After the suspension was overturned, Glenn was injured almost immediately and suspended again for refusing to practice.
The real victim
Glenn sued the NFL under the Americans with Disabilities Act, claiming that he suffers from "depression" and that the league's drug tests are thus discriminatory.
And make it a Corona
Denver Nuggets coach Dan Issel was suspended for four games after shouting "go drink another beer, you Mexican [expletive]" at a heckler.
Um, neither one is Mexican?
Upset with a pair of calls by a black linesman in his match against James Blake, also black, Lleyton Hewitt complained to the chair umpire: "Just get him off the court … Look at him. Look at him and you tell me what the similarity is."
Or make him shut up, for that matter
Said loafing-prone Minnesota receiver Randy Moss: "When I want to play I'll play. There is nobody here on the face of this earth that can make me go out here and play football."
Analogy of the Year
Baltimore tight end Shannon Sharpe, on the suggestion that Cincinnati linebacker Takeo Spikes is as good as Baltimore's Ray Lewis: "That's like saying 'Dude, Where's My Car?' is just as good as 'Titanic.'"
Milestone of the Year
For the fourth time in five years, former world No.1 Marcelo Rios won the French Open's Lemon Prize, given annually to the player with the most sour attitude.
Loophole of the Year
Jordan, on a possible comeback: "I'm 99.9 percent sure I won't play again."
Injury of the Year
Serena Williams blamed losses in the Australian Open and Wimbledon semifinals on an upset stomach.
Gut Check of the Year
Williams, after an epic 6-2, 6-1 victory over Magdalena Maleeva: "I don't know how I got through. I was thinking about pulling out before that match."
Team of the Year
The Detroit Lions, who started the season 0-12.
Reaction Shot of the Year
Lions president and general manager Matt Millen, after each of the club's 12 losses.
League of the Year
The XFL, which folded after a single season of sideline exotic dancers, He Hate Me, bad football and color commentary from Minnesota governor Jesse Ventura.
Coach of the Year
Maryland's Gary Williams, who sarcastically thanked Terrapins fans for their support after the team was jeered following a home loss to Florida State.
Owner of the Year
Cuban, who totaled $505,000 in fines for ref-baiting antics that included putting a freeze-frame image of a blown call on the overhead scoreboard at Reunion Arena. Cuban matched each fine with a donation to charity.

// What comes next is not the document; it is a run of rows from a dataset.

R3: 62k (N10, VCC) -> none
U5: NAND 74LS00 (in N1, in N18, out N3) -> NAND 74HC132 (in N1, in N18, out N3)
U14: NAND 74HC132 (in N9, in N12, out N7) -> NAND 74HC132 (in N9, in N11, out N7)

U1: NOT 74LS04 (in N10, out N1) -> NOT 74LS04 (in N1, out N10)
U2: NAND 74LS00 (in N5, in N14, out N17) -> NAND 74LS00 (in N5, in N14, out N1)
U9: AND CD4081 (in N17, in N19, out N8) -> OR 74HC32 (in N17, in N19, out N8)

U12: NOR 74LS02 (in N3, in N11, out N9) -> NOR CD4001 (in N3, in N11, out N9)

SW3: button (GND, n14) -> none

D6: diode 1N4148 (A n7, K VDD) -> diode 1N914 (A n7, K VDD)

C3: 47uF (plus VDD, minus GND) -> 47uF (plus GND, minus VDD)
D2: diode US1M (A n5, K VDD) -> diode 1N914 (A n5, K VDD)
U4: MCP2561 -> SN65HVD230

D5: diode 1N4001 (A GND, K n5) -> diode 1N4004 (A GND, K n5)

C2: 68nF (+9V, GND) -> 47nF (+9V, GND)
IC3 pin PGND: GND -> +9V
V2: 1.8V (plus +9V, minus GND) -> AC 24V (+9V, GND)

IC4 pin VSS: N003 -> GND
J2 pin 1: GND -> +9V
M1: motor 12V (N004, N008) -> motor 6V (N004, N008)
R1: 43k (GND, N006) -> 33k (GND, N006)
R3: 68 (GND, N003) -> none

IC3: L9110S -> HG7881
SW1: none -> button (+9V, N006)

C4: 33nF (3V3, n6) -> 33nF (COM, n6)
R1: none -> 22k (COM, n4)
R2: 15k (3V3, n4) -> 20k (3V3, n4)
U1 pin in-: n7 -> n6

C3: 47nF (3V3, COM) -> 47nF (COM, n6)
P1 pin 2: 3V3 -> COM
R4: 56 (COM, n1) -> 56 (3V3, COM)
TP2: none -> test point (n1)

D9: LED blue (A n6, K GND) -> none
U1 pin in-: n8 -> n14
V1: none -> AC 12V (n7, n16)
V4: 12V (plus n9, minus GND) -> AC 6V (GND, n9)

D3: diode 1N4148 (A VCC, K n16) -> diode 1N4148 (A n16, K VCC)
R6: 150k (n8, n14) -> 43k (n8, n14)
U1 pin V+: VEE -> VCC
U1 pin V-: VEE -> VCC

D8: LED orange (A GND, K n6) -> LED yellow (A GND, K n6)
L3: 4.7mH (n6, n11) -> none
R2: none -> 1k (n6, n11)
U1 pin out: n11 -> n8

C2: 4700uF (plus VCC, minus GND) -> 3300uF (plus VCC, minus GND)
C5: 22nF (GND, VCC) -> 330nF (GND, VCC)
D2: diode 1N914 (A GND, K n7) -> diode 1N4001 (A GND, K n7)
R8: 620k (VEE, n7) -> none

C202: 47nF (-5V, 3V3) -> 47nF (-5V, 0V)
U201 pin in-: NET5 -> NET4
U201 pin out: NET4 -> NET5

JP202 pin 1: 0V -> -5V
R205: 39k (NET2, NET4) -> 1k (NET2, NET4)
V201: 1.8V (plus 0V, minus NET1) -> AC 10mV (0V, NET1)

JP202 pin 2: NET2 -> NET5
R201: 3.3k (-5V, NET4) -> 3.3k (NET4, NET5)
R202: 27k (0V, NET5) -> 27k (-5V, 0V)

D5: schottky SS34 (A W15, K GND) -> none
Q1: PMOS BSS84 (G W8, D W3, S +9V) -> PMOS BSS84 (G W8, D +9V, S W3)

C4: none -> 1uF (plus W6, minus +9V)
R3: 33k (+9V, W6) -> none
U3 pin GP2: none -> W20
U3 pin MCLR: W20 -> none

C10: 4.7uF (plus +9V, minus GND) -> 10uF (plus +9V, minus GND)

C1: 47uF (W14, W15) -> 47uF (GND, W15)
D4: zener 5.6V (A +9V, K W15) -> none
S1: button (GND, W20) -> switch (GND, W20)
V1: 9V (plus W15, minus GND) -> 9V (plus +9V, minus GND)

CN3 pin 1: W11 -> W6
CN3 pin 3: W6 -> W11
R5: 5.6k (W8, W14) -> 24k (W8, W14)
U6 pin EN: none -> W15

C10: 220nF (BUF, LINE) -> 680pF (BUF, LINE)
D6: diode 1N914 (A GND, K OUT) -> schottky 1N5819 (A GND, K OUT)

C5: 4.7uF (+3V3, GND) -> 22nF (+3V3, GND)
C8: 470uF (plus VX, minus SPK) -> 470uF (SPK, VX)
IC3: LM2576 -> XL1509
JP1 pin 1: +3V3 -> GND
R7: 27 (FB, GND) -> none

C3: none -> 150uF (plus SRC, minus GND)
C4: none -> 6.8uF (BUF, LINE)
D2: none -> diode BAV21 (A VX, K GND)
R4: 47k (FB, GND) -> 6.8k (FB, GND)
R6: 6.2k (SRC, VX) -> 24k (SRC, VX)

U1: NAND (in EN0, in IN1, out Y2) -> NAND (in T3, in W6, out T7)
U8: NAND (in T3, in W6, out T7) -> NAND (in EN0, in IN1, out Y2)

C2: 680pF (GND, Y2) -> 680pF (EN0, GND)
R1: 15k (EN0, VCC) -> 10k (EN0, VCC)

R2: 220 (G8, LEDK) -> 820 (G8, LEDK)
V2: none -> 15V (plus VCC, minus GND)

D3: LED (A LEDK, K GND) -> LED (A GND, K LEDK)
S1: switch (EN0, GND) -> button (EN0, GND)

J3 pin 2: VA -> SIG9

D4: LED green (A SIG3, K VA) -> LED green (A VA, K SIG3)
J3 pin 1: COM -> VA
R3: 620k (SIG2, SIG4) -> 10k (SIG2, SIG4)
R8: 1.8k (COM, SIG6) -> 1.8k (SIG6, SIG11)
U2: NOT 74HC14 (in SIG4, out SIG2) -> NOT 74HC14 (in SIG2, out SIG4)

Science Project of the Year
Cuban recently hired a statistics expert to track refs at every Mavericks game.
Quote of the Year
Redskins owner Dan Snyder: "I think I'm pretty hands-off."
Sportsman of the Year
Boxer James Butler, who, after losing a middleweight bout, punched winner Richard Grant in the jaw while Grant was extending his arms for a post-fight embrace.
United We Stand
The bout was held in New York City as part of a fund-raising exhibition for the victims of the September 11 terrorist attacks.